I'm just going to run through all the perennial ideas that were mentioned and briefly give you my thoughts on them.There are numerous great ideas on this thread for cover crop mixes but I am really focused on the perennial factor and so I won't mention the annuals. I may end up using annuals, but I'm trying to avoid it for this particular system.
Vetch: If the lupine isn't aggressive enough to compete with the sunchokes, this seems like a great second option. It doesn't produce an edible yield like the lupin and subjectively doesn't look as nice, but I do plan on using the lupine flowers as a cut flower income yield as well (I forgot to mention that in my initial post).
Alfalfa: I've considered alfalfa as it is an amazing soil builder, but I had it in my head that it was a heavy water user. But my head was wrong because after looking into that I'm realizing that it can tolerate dry conditions. I will definitely experiment with it in this blend. I have chickens and will have goats so it could be a very productive output. I will have to compare it to the potential yield of the lupine, but this is definitely back on my list of trial cover blends.
Clover: It doesn't quite produce the biomass that I'm looking for, but will still be worth experimenting with on the outskirts of the trial patches to enliven the soil around those areas.
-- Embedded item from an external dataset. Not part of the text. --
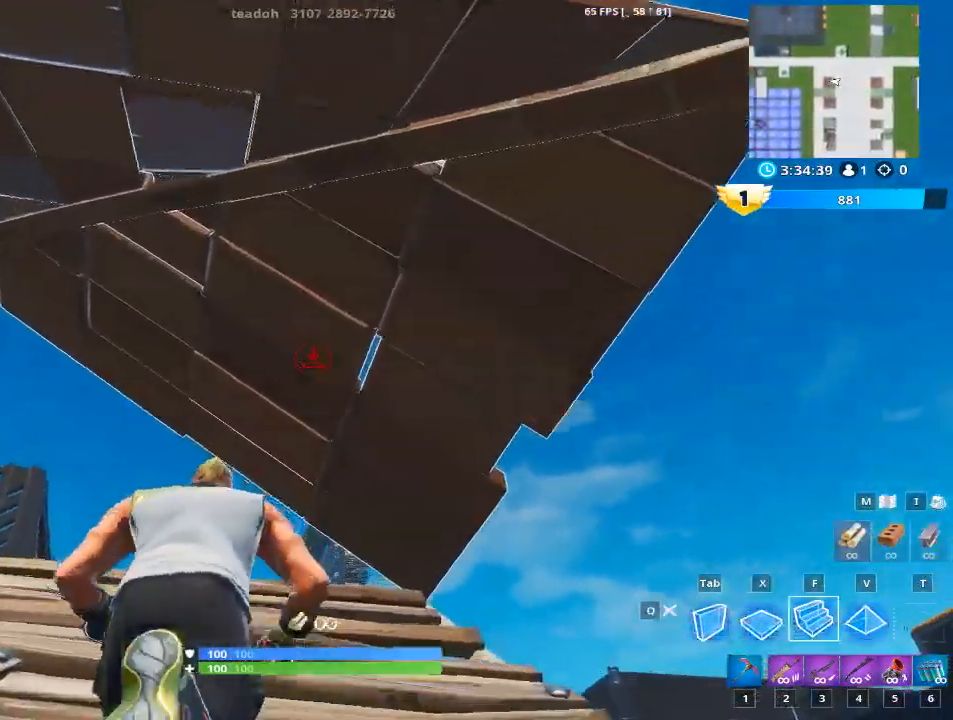
{"keys": [], "mouse": [], "mouse_move": "still", "events": [[216, "z", "down"], [317, "z", "up"], [400, "z", "down"], [450, "z", "up"]]}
Roots--Daikon/Turnip etc.: I may end up using these with the rape for the first year or two if it seems like I need to. I'll probably do a variety of annuals in the beginning but I really wanted to focus on those crops that would have staying power over the long term so if I set it and forget it, they keep building soil and biomass. After I establish, I want the main plants to keep doing their thing if I'm not able to get to them in a particular year.
Thanks again for all the great info! As I go through this process I'll keep posting updates and progress on this thread so everyone can see how it turns out if you are interested.